I have taken great pain to craft a life that allows me space and time to wonder where it is leading us all though.  What I do is what I do.  It’s not who I am.  I know that sounds like the back cover to a self-help book steeped in Western-Easternism, but it is true.

Right now, I’m close to a few things – twenty years in the making – that could turn out or not.  That is the nature of my job.  It is speculative.  Uncertain.  But it does not define me or validate me.  It does not mean I am better or worse.  All this time in the circus has taught me deep down in the pit of my stomach certain truths about the nature of uncertainty.  Security.  And who and what I really work for.  In the end, it is my relationships with people, friends, loved ones, colleagues that matter most. Quality time spent.   That is my Zen.

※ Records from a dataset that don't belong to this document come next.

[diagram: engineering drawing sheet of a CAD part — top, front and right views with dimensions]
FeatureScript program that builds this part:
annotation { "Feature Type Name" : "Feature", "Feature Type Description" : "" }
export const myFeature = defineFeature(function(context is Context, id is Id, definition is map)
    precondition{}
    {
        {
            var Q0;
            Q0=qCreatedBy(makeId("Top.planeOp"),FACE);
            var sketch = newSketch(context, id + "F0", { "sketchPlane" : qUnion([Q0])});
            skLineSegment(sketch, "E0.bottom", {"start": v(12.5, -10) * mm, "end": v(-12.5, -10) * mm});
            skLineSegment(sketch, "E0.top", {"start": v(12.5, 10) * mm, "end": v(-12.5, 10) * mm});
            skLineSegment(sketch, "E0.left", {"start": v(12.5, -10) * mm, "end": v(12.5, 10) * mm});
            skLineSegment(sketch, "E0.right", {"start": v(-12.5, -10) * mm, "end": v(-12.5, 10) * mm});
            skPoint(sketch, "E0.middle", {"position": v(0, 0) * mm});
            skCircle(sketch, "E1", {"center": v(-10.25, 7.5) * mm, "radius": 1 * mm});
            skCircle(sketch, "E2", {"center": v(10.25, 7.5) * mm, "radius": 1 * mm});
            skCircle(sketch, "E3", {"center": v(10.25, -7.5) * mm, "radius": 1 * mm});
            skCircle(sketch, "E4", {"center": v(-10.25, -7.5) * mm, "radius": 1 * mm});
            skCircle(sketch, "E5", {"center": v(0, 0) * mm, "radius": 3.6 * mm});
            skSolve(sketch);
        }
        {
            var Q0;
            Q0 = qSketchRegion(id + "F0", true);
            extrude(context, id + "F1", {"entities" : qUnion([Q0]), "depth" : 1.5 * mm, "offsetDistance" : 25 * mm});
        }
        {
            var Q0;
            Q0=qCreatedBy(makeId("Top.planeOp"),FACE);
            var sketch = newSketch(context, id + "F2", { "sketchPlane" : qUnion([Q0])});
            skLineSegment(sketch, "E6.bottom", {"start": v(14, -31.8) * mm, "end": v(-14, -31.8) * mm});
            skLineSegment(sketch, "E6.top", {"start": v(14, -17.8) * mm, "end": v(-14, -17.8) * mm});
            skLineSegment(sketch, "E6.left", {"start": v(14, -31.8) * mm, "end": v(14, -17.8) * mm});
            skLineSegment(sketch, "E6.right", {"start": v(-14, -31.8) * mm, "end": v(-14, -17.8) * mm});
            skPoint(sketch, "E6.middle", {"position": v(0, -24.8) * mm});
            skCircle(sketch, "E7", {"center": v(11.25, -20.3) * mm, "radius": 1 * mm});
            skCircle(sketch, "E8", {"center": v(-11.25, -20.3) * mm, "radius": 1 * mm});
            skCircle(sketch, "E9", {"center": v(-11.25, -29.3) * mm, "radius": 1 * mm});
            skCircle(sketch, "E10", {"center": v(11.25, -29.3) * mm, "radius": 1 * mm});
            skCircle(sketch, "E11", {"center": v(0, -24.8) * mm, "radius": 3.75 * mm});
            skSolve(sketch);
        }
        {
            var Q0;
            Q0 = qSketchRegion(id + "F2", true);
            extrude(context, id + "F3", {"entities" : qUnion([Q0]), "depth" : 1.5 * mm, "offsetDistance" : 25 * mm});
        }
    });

I had an agent named Tim Stone who told me when I was a pudgy-twenty-something-year-old-cherub that could still pass for a teenager, that i wouldn’t work again till I was forty.  That the best thing I could do for myself was get a life.

He was right.

What he meant, or what I believed he meant, was that I had to grow into my heart and soul.  Catch up to my voice with real human experience.  I would like to find Tim again and thank him for his prophecy.  Timing is everything.   And it’s the in between that matters.  The dashes.  Years back I looked at artist I admired and pondered those periods in betweenn credits and thought about what they were doing then.   Had they gone to see Yoda?  Walked the Camino?  Those are the moments that define us.  And from those experiences- truth can be forged.

2 thoughts on “So are you still acting?

  1. Reblogged this on Mindy Quigley and commented:
    I heart this post. It’s true for anyone who works in a creative profession, but also true for anyone who’s just trying to live their life without getting weighed down by someone else’s idea of what they should be doing.


  2. I hate answering the question, “what do you do?” for the exact same reasons. There was a period in my life when I just responded with, “nothing” so that I didn’t have to feel like I had to explain or feel the crap feelings that went along with that question.